NEW YORK — Donte DiVincenzo hit six 3-pointers and scored 25 points to help No. 1 Villanova silence a rowdy New York crowd and hold off upset-minded St. John's 78-71 on Saturday night at Madison Square Garden.

Shammorie Ponds came close to leading the Red Storm (10-8, 0-6 Big East) to their first win over a No. 1 team in 33 years. Ponds scored a career-high 37 points in front of 17,123 fans at the Garden.

Ponds punished his body as he crashed the lane for tough buckets -- going up-and-under and seemingly straight through defenders -- over the final 10 minutes that cut it to 69-65 with 1:18 left. He sank a rare jumper (all his field goals were 2-pointers) that pulled St. John's within 71-67, and suddenly the chants of "Let's Go Nova!" were drowned out by cheers for the Red Storm.

The Wildcats (16-1, 4-1) were flawless from the free-throw line over the final minute to avoid the startling upset.

Ponds, a 6-foot-1 guard who scored 31 points against Missouri in November, took just about every shot for the Red Storm down the stretch.

Once called the Michael Jordan of Delaware by coach Jay Wright, DiVincenzo simply wouldn't let the Red Storm get too close. Each time St. John's seemed set to start a game-changing run over the final 7 minutes, DiVincenzo buried 3s, hitting three that gave the Wildcats leads of nine, 10 and 11.

Mikal Bridges had 15 points and 11 rebounds for Villanova. The Wildcats went 13-for-30 on 3-point range.

Ponds was a one-man band for St. John's. No other player scored in double figures and his 15 baskets were two more than the rest of the team.

Jalen Brunson and Bridges hit 3s early in the second half to start to build a cushion and DiVincenzo added another 3 for a 10-point lead. That completed a torrid stretch of eight 3s on Villanova's last eight attempts.

St. John's hit one 3 the entire game -- one! -- and that snuffed any chance at a win. St. John's hung around for most of the first half and put checks in the boxes of things needed to do to beat Villanova.

Tariq Owens had a big block on Bridges under the basket that brought a packed MSG crowd to its feet. Bryan Trimble Jr. buried a 3 for a 20-17 lead and Brunson, one of the top players in the nation, fumbled the ball on the next possession. The Wildcats, who have seemingly fixed the defensive troubles that plagued them the last month, lost their 3-point stroke, missing 8 of their first 10 attempts.

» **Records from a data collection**
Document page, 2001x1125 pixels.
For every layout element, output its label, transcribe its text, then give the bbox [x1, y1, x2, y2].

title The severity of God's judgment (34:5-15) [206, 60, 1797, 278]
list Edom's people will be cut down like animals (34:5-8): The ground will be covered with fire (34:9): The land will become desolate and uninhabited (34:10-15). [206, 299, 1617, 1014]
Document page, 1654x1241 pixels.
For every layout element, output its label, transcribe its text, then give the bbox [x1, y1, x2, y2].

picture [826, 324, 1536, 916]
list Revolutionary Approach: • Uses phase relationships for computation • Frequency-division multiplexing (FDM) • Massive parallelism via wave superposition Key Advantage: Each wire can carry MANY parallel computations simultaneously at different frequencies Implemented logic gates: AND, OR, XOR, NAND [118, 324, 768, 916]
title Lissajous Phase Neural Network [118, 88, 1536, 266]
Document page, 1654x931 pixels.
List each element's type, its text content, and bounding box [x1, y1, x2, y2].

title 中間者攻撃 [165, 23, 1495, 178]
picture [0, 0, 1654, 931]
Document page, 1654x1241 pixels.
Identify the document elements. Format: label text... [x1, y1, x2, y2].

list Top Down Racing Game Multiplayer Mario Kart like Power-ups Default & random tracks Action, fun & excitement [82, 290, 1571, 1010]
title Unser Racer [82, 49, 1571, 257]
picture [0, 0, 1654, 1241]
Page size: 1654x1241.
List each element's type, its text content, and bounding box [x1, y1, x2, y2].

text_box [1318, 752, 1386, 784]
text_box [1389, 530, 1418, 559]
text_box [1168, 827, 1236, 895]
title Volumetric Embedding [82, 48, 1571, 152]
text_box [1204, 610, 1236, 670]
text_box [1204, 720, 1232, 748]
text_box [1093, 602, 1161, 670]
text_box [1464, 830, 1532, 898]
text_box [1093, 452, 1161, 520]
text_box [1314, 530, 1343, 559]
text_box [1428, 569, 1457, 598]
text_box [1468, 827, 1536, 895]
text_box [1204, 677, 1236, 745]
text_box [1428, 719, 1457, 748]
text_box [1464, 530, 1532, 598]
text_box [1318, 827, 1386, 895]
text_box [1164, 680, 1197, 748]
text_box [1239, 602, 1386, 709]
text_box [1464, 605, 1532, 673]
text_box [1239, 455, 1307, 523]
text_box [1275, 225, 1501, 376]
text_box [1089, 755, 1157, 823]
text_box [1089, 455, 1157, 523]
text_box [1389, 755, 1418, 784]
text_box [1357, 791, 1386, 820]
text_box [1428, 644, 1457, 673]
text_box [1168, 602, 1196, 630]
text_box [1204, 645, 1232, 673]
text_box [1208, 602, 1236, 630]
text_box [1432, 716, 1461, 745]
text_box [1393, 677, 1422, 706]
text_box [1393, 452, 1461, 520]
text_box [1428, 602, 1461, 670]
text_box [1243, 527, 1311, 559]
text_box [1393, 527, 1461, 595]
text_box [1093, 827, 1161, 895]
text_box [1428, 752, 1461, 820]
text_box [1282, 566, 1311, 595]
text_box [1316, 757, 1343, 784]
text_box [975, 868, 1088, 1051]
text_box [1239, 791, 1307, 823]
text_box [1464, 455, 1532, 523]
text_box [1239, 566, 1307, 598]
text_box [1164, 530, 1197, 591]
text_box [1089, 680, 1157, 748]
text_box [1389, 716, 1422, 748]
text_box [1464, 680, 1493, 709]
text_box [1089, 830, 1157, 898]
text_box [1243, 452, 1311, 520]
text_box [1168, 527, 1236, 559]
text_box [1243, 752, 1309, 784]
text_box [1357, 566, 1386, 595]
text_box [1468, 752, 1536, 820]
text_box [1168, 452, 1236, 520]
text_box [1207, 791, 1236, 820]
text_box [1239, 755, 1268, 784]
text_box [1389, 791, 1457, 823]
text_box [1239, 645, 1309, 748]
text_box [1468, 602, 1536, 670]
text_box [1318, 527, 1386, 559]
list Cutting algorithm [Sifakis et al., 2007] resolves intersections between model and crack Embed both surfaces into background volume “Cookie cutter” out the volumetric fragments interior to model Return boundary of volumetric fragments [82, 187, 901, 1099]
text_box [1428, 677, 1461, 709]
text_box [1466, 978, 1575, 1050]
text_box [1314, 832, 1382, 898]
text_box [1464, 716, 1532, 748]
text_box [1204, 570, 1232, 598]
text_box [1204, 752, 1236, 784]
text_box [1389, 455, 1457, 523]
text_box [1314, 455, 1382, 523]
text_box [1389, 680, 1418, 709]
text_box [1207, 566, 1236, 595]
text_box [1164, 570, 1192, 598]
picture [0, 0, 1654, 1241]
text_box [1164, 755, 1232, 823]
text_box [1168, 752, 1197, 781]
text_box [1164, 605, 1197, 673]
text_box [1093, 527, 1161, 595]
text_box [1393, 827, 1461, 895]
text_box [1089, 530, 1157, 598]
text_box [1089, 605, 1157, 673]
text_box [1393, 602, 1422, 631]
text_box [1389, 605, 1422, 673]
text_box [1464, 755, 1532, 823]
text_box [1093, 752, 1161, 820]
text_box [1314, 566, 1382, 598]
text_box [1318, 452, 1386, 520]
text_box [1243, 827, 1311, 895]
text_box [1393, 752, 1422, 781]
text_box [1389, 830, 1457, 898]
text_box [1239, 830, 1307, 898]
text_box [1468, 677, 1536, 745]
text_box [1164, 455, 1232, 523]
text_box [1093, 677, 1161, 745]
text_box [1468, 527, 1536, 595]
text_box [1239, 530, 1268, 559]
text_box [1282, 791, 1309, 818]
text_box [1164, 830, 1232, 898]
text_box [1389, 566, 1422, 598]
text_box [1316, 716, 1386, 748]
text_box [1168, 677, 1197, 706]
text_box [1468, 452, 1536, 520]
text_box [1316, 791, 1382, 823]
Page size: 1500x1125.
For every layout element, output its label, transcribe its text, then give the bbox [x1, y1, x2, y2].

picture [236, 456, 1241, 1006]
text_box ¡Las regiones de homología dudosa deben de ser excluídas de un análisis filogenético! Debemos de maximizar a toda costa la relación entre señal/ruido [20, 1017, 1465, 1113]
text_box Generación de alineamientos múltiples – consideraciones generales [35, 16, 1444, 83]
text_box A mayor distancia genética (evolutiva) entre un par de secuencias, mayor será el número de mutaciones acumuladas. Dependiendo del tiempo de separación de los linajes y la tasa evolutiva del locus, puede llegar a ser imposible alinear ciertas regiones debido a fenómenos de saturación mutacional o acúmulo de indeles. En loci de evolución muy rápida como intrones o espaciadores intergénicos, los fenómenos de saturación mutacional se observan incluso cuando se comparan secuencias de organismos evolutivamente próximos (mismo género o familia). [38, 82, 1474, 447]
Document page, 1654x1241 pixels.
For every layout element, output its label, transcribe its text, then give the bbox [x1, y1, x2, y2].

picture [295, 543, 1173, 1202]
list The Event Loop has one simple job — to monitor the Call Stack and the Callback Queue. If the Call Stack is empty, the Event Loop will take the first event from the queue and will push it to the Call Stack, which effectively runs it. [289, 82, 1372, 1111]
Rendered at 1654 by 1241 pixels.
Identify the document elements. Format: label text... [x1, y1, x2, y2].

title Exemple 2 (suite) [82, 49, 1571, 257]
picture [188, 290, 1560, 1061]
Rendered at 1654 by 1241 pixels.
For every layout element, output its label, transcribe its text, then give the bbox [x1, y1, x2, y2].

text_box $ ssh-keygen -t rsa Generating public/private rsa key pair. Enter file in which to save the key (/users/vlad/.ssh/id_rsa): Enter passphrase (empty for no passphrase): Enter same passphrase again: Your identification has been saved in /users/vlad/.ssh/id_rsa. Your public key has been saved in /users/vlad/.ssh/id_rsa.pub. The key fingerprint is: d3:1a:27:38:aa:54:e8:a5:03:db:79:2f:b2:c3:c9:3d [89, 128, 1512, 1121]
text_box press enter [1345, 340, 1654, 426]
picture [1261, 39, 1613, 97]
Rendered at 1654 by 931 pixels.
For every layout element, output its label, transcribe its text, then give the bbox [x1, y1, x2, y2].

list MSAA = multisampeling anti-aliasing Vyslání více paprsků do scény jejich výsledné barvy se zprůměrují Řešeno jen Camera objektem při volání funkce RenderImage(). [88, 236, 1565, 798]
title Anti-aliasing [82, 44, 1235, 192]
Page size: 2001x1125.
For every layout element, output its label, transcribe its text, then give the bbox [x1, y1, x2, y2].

» **Given exercise**
Reproduce the part of the basketball article between "St. John's hit" and "to beat Villanova.", inclusive.

» **Reply**
St. John's hit one 3 the entire game -- one! -- and that snuffed any chance at a win. St. John's hung around for most of the first half and put checks in the boxes of things needed to do to beat Villanova.